**SELECTED PASSAGE**
::::

Re: allow online change primary_conninfo

From: Michael Paquier <michael(at)paquier(dot)xyz>
To: Sergei Kornilov <sk(at)zsrv(dot)org>
Cc: Andres Freund <andres(at)anarazel(dot)de>, David Steele <david(at)pgmasters(dot)net>, Kyotaro HORIGUCHI <horiguchi(dot)kyotaro(at)lab(dot)ntt(dot)co(dot)jp>, "pgsql-hackers(at)postgresql(dot)org" <pgsql-hackers(at)postgresql(dot)org>
Subject: Re: allow online change primary_conninfo
Date: 2019-07-30 06:42:39
Message-ID: 20190730064239.GJ1742@paquier.xyz
Views: Raw Message | Whole Thread | Download mbox | Resend email
Thread:
Lists: pgsql-hackers

On Mon, Jul 01, 2019 at 02:33:39PM +0300, Sergei Kornilov wrote:
> Updated version attached. Merge conflict was about tests count in
> 001_stream_rep.pl. Nothing else was changed. My approach can be
> still incorrect, any redesign ideas are welcome. Thanks in advance!

It has been some time, and I am finally catching up with this patch.

+ <para>
+ WAL receiver will be restarted after <varname>primary_slot_name</varname>
+ was changed.

::::

**SUPPLIED RECORDS**
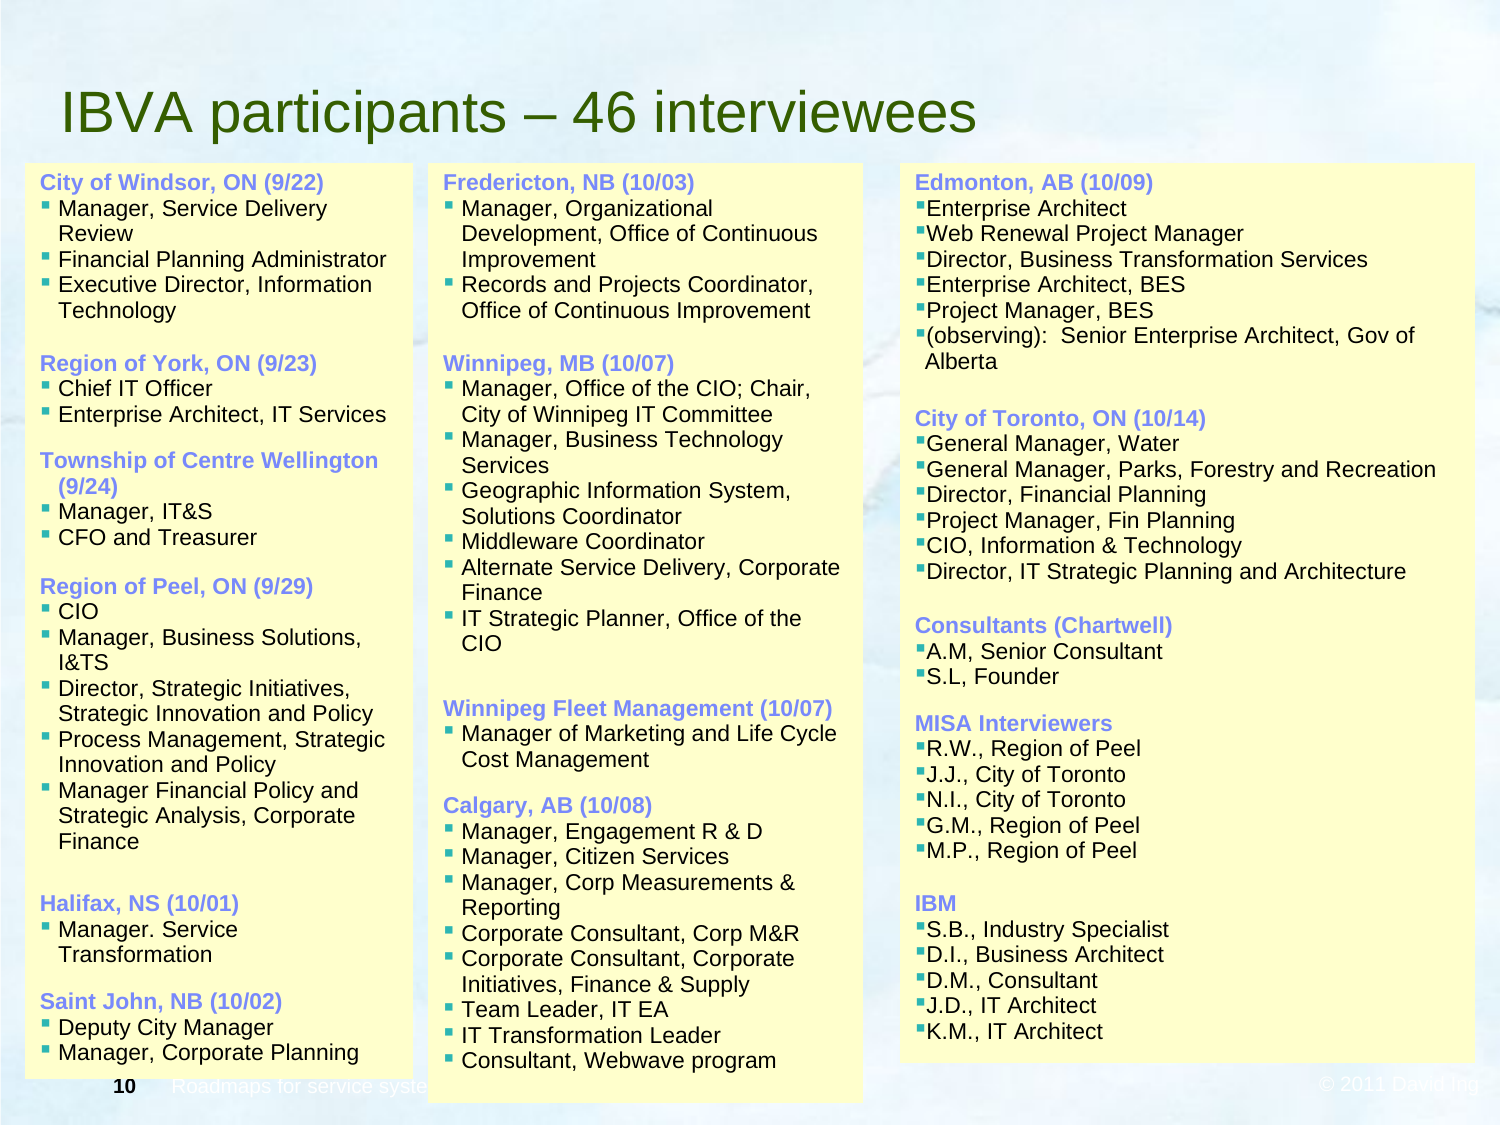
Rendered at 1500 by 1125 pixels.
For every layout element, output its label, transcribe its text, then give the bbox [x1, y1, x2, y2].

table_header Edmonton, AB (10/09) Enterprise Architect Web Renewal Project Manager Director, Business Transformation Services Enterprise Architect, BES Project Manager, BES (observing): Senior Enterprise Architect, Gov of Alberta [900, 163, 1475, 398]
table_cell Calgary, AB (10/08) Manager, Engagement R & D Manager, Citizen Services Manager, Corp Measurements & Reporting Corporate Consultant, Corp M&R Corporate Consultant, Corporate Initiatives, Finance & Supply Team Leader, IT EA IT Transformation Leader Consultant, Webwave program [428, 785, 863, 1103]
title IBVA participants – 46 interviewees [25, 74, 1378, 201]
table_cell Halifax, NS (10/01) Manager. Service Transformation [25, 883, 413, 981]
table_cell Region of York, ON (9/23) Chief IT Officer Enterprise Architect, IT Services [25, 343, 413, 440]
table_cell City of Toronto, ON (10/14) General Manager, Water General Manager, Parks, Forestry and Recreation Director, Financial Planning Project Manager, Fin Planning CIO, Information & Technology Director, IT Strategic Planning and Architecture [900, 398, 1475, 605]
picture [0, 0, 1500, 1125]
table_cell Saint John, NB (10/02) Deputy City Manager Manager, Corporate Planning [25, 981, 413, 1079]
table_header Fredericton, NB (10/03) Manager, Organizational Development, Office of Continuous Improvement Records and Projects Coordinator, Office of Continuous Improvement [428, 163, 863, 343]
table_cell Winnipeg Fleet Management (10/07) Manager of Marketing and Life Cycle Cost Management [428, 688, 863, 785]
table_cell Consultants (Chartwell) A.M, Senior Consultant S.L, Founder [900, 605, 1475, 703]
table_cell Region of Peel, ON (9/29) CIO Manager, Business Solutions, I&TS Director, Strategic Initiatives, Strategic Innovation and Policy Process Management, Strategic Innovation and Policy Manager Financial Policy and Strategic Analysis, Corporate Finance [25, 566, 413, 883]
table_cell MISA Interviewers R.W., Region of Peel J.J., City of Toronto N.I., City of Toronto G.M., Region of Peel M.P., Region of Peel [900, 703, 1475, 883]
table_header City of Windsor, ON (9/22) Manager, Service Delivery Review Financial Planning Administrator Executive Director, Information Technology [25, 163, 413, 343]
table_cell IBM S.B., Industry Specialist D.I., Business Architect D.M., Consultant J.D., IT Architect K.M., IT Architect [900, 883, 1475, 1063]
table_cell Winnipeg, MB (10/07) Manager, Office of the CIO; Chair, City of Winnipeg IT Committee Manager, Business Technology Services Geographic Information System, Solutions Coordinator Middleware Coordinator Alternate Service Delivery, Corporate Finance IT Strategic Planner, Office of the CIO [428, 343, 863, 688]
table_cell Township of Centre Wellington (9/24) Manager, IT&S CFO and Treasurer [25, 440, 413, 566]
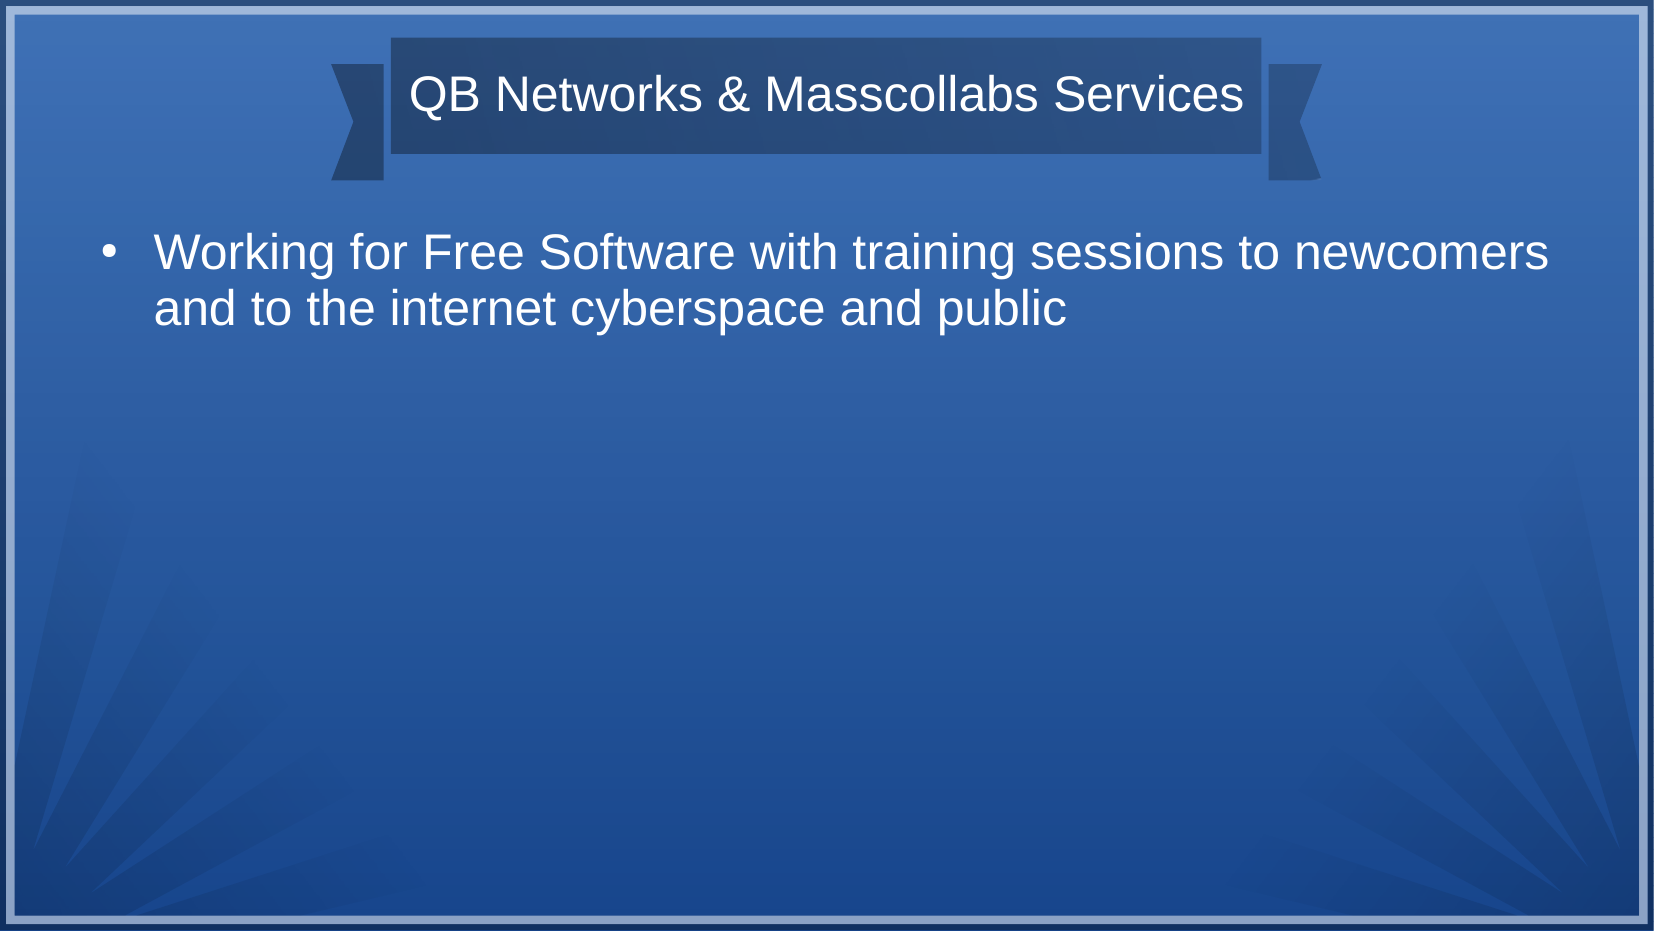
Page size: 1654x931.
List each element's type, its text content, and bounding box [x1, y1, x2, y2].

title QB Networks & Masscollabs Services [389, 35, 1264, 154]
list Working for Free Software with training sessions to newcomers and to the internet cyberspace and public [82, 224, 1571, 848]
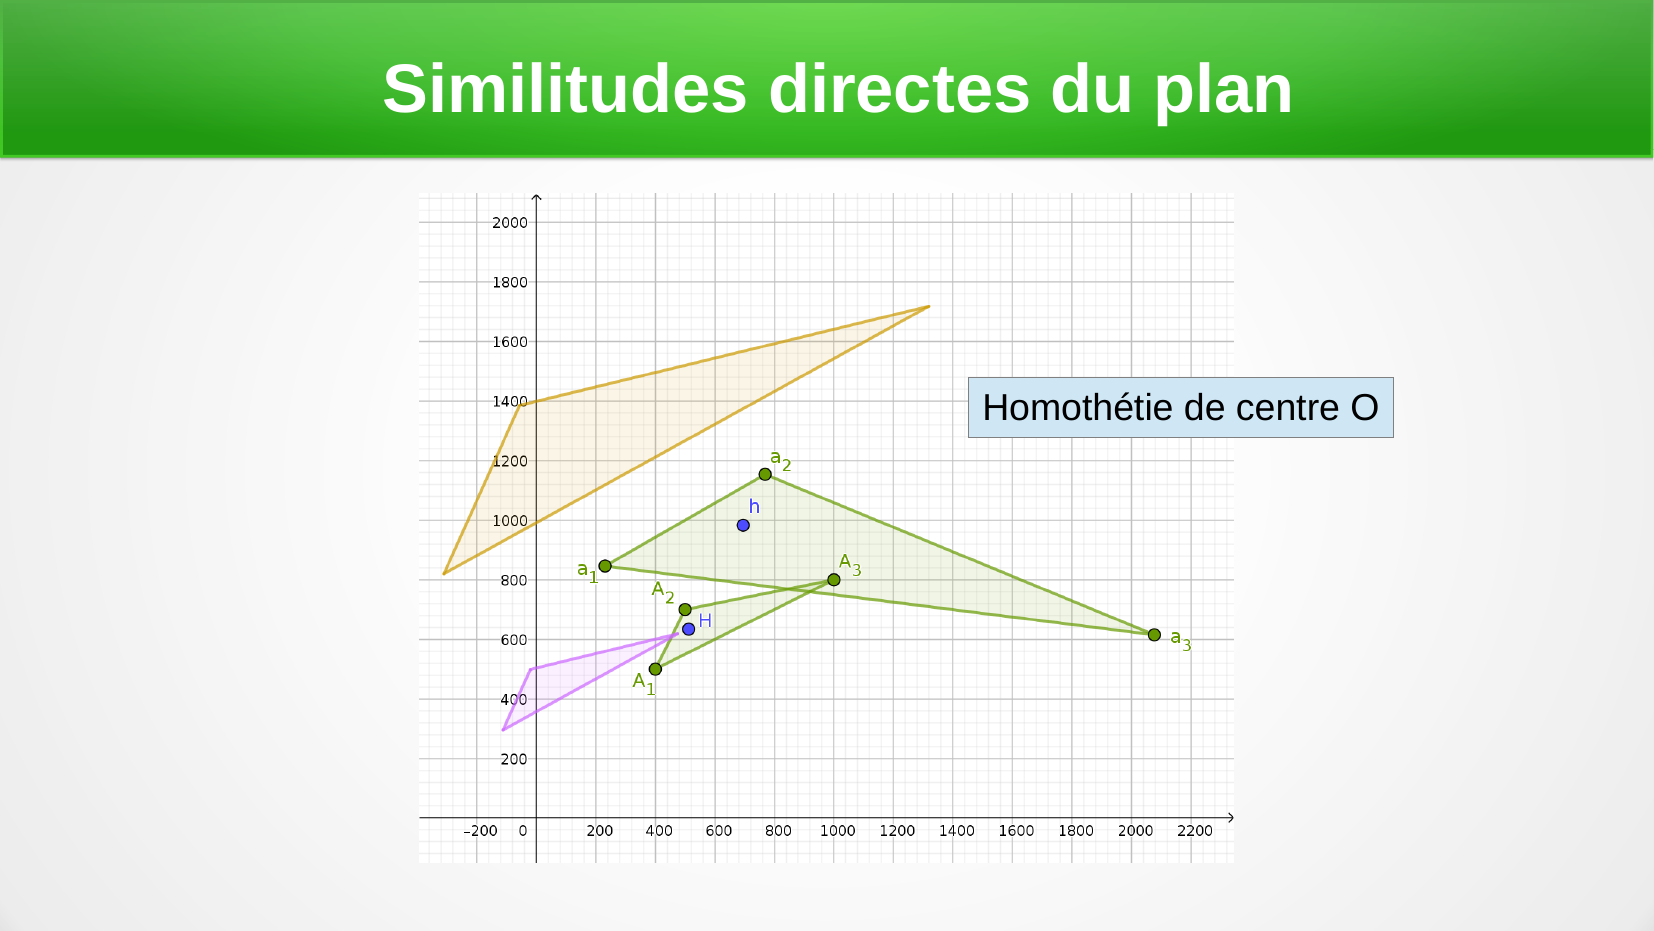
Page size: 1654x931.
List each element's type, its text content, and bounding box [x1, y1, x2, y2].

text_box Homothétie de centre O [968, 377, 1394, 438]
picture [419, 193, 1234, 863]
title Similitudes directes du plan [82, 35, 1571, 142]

::::

**WORK TO COMPLETE**
Copy out the mailing list post verbatim, everything from "On Mon, Jul" down to "Thanks in advance!". The rows come from a separate source, not from the mailing list post.

**RESPONSE FOR THIS EXERCISE**
On Mon, Jul 01, 2019 at 02:33:39PM +0300, Sergei Kornilov wrote:
> Updated version attached. Merge conflict was about tests count in
> 001_stream_rep.pl. Nothing else was changed. My approach can be
> still incorrect, any redesign ideas are welcome. Thanks in advance!